LA MALDICIÓN DE SER SOLTERO EN FEBRERO

DEVENIRES COTIDIANOS, por Susana Ruvalcaba

Todos los años me toma por sorpresa. Está ahí, siempre a la vuelta de cualquier esquina, asechando. Listo para reírse un poco de mí -porque sabe que me incomoda, que no lo quiero, que no me interesa-. Será que soy excesivamente distraída o que mi olvido es un mecanismo de defensa o una mala pasada que me hago a mí misma. Pero entonces llega el momento en que lo tengo de frente y no hay manera de salir del paso, sino enfrentarlo.

Este año el cubetazo de agua fría llegó el pasado miércoles, cuando un chico de la universidad, muy amablemente se acercó a ofrecerme unas tazas rellenas de chocolates hechos a mano, de excelente calidad y exquisitos –según describió-. Acostumbro venderlos para el 14 de febrero, dijo. Y ¡pum! ya estábamos ahí. Mientras él seguía dando explicaciones sobre las delicias que pretendía comercializar, empecé a rebuscar en mi mente el calendario para sacar cuentas sobre cuánto tiempo exactamente quedaba previo al famoso Día de los Enamorados.
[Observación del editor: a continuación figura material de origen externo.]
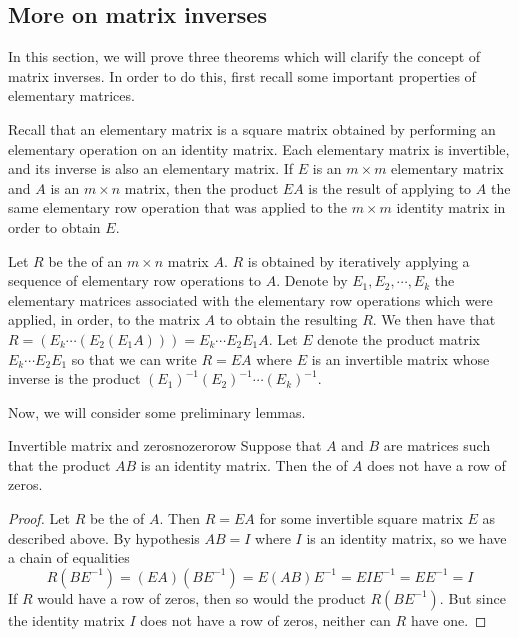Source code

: \subsection{More on matrix inverses}

In this section, we will prove three theorems which will clarify the concept of matrix inverses. In order to do this, first recall some important properties of elementary matrices. 

Recall that an elementary matrix is a square matrix obtained by performing an elementary operation on an identity matrix. Each elementary matrix is invertible, and its inverse is also an elementary matrix. If $E$ is an $m \times m$ elementary matrix and $A$ is an $m \times n$ matrix, then the product $EA$ is the result of applying to $A$ the same elementary row operation that was applied to the $m \times m$ identity matrix in order to obtain $E$.

Let $R$ be the {\rref} of an $m \times n$ matrix $A$. $R$ is obtained by iteratively applying a sequence of elementary row operations to $A$. Denote by $E_1, E_2, \cdots, E_k$ the elementary matrices associated with the elementary row operations which were applied, in order, to the matrix $A$ to obtain the resulting $R$. We then have that $R = \left( E_k \cdots \left( E_2 \left( E_1A \right) \right)\right) = E_k \cdots E_2E_1A$. Let $E$ denote the product matrix $E_k \cdots E_2E_1$ so that we can write $R=EA$ where $E$ is an invertible matrix whose inverse is the product $(E_1)^{-1}(E_2)^{-1} \cdots (E_k)^{-1}$.

Now, we will consider some preliminary lemmas. 

\begin{lemma}{Invertible matrix and zeros}{nozerorow}
Suppose that $A$ and $B$ are matrices such that the product $AB$ is an identity matrix. Then the {\rref} of $A$ does not have a row of zeros.
\end{lemma}

\begin{proof}
Let $R$ be the {\rref} of $A$. Then $R=EA$ for some invertible square matrix $E$ as described above. By hypothesis $AB=I$ where $I$ is an identity matrix, so we have a chain of equalities
\begin{equation*}
R(BE^{-1})
=
(EA)(BE^{-1})
=
E(AB)E^{-1}
=
EIE^{-1}
=
EE^{-1}
=
I
\end{equation*}
If $R$ would have a row of zeros, then so would the product $R(BE^{-1})$. But since the identity matrix $I$ does not have a row of zeros, neither can $R$ have one.
\end{proof}

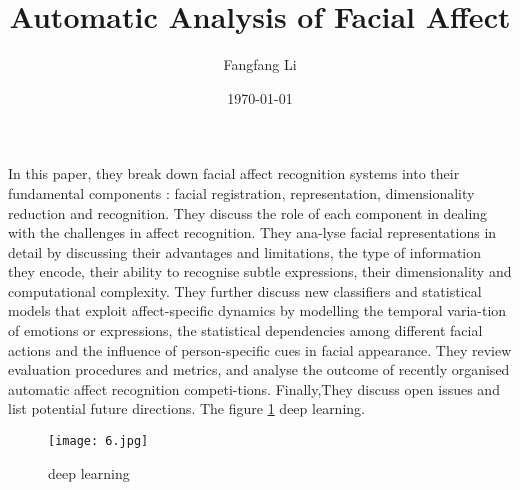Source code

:\documentclass[a4paper]{article}
\begin{document}
 \title{Automatic Analysis of Facial Affect}
\author{Fangfang Li}
\date{\today}
\maketitle
 \par In this paper, they break down facial affect recognition systems into their fundamental components : facial registration, representation, dimensionality reduction and recognition. They discuss the role of each component in dealing with the challenges in affect recognition. They ana-lyse facial representations in detail by discussing their advantages and limitations, the type of information they encode, their ability to recognise subtle expressions, their dimensionality and computational complexity. They further discuss new classifiers and statistical models that exploit affect-specific dynamics by modelling the temporal varia-tion of emotions or expressions, the statistical dependencies among different facial actions and the influence of person-specific cues in facial appearance.\cite{higham1994bibtex} They review evaluation procedures and metrics, and analyse the outcome of recently organised automatic affect recognition competi-tions. Finally,They discuss open issues and list potential future directions. The figure \ref{1} {\color{red} {deep learning}}.
\begin{figure}[!htp]
\centering
\texttt{[image: 6.jpg]}
\caption{{\color{red} {deep learning}}}
\label{1}
\end{figure}
\renewcommand\refname{Reference}

\end{document}
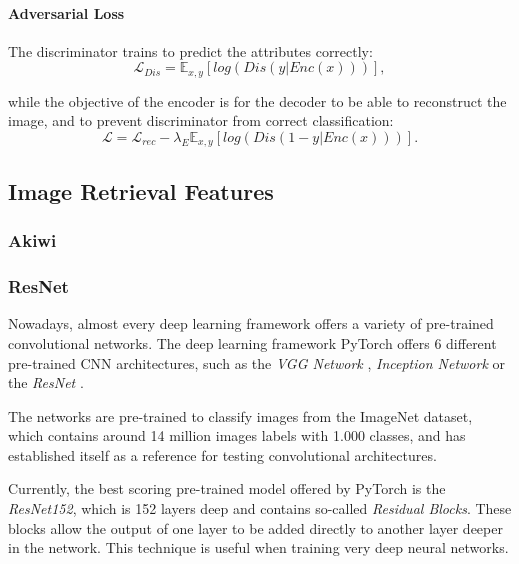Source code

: \documentclass{article}
\begin{document}
\paragraph{Adversarial Loss}
The discriminator trains to predict the attributes correctly:
\begin{equation}
\mathcal{L}_{Dis} = \mathbb{E}_{x,y}[log(Dis(y|Enc(x)))],
\end{equation}

while the objective of the encoder is for the decoder to be able to reconstruct the image, and to prevent discriminator from correct classification:
\begin{equation}
\mathcal{L} = \mathcal{L}_{rec} - \lambda_E \mathbb{E}_{x,y}[log(Dis(1-y|Enc(x)))].
\end{equation}


\pagebreak
\subsection{Image Retrieval Features}



\subsubsection{Akiwi}

\subsubsection{ResNet}
Nowadays, almost every deep learning framework offers a variety of pre-trained convolutional networks. The deep learning framework PyTorch offers 6 different pre-trained CNN architectures, such as the \textit{VGG Network} \cite{simonyan_very_2014}, \textit{Inception Network} \cite{szegedy_rethinking_2015} or the \textit{ResNet} \cite{he_deep_2015}. 

The networks are pre-trained to classify images from the ImageNet dataset, which contains around 14 million images labels with 1.000 classes, and has established itself as a reference for testing convolutional architectures. 

Currently, the best scoring pre-trained model offered by PyTorch is the \textit{ResNet152}, which is 152 layers deep and contains so-called \textit{Residual Blocks}. These blocks allow the output of one layer to be added directly to another layer deeper in the network. This technique is useful when training very deep neural networks.
\end{document}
¿Es un día que tengo que salir de casa?, me pregunté. ¿Hay manera de evitar los tumultos callejeros llenos de cursilones globos de helio y excesivas ventas de ramos de flores a sobre precio? ¿Hay alguna reunión que tenga prevista y en ese caso, podría cancelarla? ¿Cómo pasar por alto todas las publicaciones melosas de las parejas que suben la foto de su festejod el día del amor a las redes sociales?

Habrá quedado claro, queridos lectores, que no soy la persona más festiva del mundo. Pero de todas las celebraciones, una de las que encuentro más absurdas e insoportable es, precisamente, esta conmemoración de San Valentín.

Llámenme grinch si gustan.

El mundo en febrero gira en torno a las parejas y por tanto, parecería que ser soltero es una maldición que, durante el mes completo –que afortunadamente dura menos que los otros-, resulta mucho más evidente que el resto del año. Por ejemplo, uno no puede ir a hacer su despensa sin encontrar por el súper mercado, bastos recordatorios de su soltería: cajas de chocolates, peluches, adornos en formas de corazón.

Lo mismo pasa cuando uno va al cine en ánimo de forever alone y resulta que la cartelera busca complacer a aquellos que disfrutan de las empalagosas mieles del amor. Hecho indiscutible cuando encuentras que la mayoría de las películas exhibidas encajan en alguna de las siguientes categorías: comedias rosas bobaliconas, dramas de amores desesperados, musicales románticos o la historia de la cenicienta versión sado masoquista light mezclada con softporn.

De la posibilidad de ir a cenar, a un café o bar o disco sin que nos topemos a una pareja a mitad de una melosamente excesiva manifestación de cariño físico y salivoso, ni hablamos.

Si acaso, lo único que disfruto de estas fechas, es que otorga la oportunidad de escandalizar a algún amigo cuando de la nada le suelto la frase: deberíamos de hacer algo el martes y dice que sí casi en automático pero luego se da cuenta que estoy proponiendo un encuentro, a solas, el día de San Valentín.

Sea como sea que ustedes festejen -o se quejen- de la tan popular fecha, el día de San Valentín me hace más pensar en San Antonio y esa bonita costumbre de ponerlo de cabeza para que nos regale una flecha certera de Cupido o ya de menos una mascota fiel.